Soleil et vitamine D

Au surplus elles jouent un rôle non négligeable pour notre santé. Les vitamines, et parmi elles la vitamine D, nous permettent d’utiliser le calcium pour le bon fonctionnement du corps et la robustesse du squelette. Or cette vitamine a besoin du soleil pour être produite. Si une peau est très sombre, elle empêche en partie les rayons du soleil de pénétrer dans la cellule: il lui faut beaucoup de soleil. A l’inverse, les habitants des pays peu ensoleillés ont la peau plutôt blanche pour permettre aux cellules de produire quand même cette vitamine D. Ce qui oblige souvent les personnes à la peau sombre qui vivent dans des pays peu ensoleillés – et manquent donc de vitamine D – à prendre des compléments alimentaires pour combler ce manque de production de leurs cellules. Mais pourquoi, si la peau blanche peut bronzer, la peau noire ne s’éclaircirait-elle pas? «La peau noire pourrait blanchir si les recettes de fabrication de la mélanine venaient à changer, explique Marie-Pierre Chevron.

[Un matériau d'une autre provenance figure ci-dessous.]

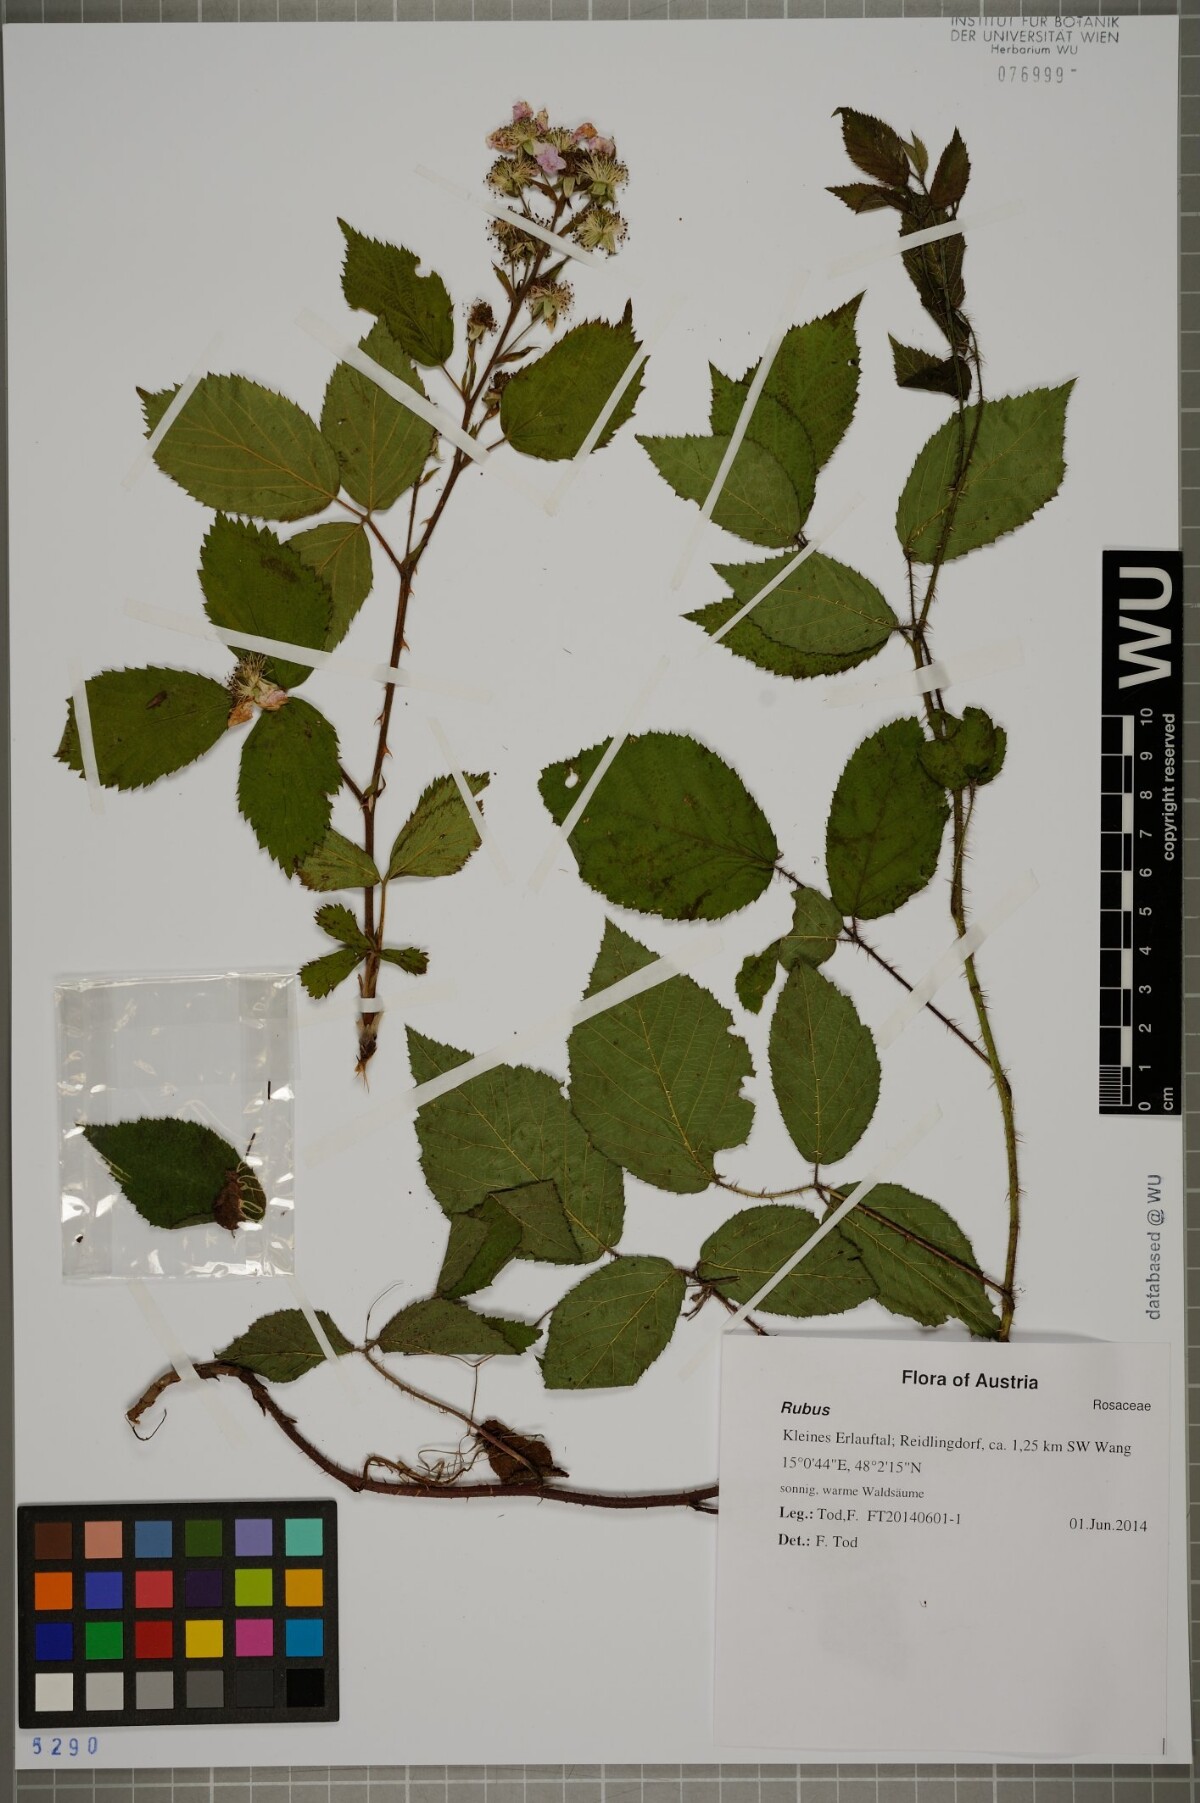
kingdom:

Les cellules en produiraient moins ou plus du tout, comme chez les albinos. Certains polluants ou des traitements chimiques peuvent aussi diminuer les quantités de mélanines produites. Michael Jackson, par exemple, y avait eu recours…»

 

A chacun de choisir entre la réponse rationnelle de Marie-Pierre Chevron, qui trouve des raisons scientifiques pour nous permettre de comprendre la vie et ses mécanismes, et une posture humaniste qui admire le hasard génétique qui fait naître une vie ici ou là, un Homo Sapiens de peau blanche ou noire… Comme un peintre devant son tableau, la Nature a déterminé avec goût si un ton clair ou un ton plus foncé ferait ou non merveille dans son tableau. Car elle sait bien, elle aussi, «qu’il faut de tout pour faire un monde».

 

Notre experte Marie-Pierre Chevron est maîtresse d’enseignement et de recherche en biologie à l’Université de Fribourg et enseignante en biologie et en chimie au Gymnase intercantonal de la Broye.